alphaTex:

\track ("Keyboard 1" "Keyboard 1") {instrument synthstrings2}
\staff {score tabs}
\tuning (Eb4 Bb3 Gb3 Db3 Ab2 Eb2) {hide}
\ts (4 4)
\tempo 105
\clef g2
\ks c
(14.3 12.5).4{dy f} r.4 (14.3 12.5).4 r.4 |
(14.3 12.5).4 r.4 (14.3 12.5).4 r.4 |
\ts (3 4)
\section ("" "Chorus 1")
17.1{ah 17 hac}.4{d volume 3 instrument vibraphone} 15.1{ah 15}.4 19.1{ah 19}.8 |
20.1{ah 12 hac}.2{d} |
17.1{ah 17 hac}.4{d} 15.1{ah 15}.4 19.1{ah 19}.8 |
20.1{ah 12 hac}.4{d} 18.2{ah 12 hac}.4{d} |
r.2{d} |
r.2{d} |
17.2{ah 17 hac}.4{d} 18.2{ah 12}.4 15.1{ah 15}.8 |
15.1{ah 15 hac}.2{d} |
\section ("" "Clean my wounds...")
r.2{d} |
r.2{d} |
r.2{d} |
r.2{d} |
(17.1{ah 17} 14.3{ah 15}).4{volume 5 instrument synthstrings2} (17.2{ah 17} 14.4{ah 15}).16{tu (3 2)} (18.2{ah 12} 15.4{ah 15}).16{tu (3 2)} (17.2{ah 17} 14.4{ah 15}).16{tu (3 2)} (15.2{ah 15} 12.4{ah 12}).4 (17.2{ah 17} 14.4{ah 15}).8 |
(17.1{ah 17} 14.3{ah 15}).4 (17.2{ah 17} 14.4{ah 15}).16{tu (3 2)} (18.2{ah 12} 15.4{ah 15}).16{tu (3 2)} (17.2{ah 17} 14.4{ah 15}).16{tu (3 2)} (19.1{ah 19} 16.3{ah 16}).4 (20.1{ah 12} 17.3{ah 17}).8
+===+
Copy the records above line for line, changing nothing.

alphaTex:

\track ("Keyboard 1" "Keyboard 1") {instrument synthstrings2}
\staff {score tabs}
\tuning (Eb4 Bb3 Gb3 Db3 Ab2 Eb2) {hide}
\ts (4 4)
\tempo 105
\clef g2
\ks c
(14.3 12.5).4{dy f} r.4 (14.3 12.5).4 r.4 |
(14.3 12.5).4 r.4 (14.3 12.5).4 r.4 |
\ts (3 4)
\section ("" "Chorus 1")
17.1{ah 17 hac}.4{d volume 3 instrument vibraphone} 15.1{ah 15}.4 19.1{ah 19}.8 |
20.1{ah 12 hac}.2{d} |
17.1{ah 17 hac}.4{d} 15.1{ah 15}.4 19.1{ah 19}.8 |
20.1{ah 12 hac}.4{d} 18.2{ah 12 hac}.4{d} |
r.2{d} |
r.2{d} |
17.2{ah 17 hac}.4{d} 18.2{ah 12}.4 15.1{ah 15}.8 |
15.1{ah 15 hac}.2{d} |
\section ("" "Clean my wounds...")
r.2{d} |
r.2{d} |
r.2{d} |
r.2{d} |
(17.1{ah 17} 14.3{ah 15}).4{volume 5 instrument synthstrings2} (17.2{ah 17} 14.4{ah 15}).16{tu (3 2)} (18.2{ah 12} 15.4{ah 15}).16{tu (3 2)} (17.2{ah 17} 14.4{ah 15}).16{tu (3 2)} (15.2{ah 15} 12.4{ah 12}).4 (17.2{ah 17} 14.4{ah 15}).8 |
(17.1{ah 17} 14.3{ah 15}).4 (17.2{ah 17} 14.4{ah 15}).16{tu (3 2)} (18.2{ah 12} 15.4{ah 15}).16{tu (3 2)} (17.2{ah 17} 14.4{ah 15}).16{tu (3 2)} (19.1{ah 19} 16.3{ah 16}).4 (20.1{ah 12} 17.3{ah 17}).8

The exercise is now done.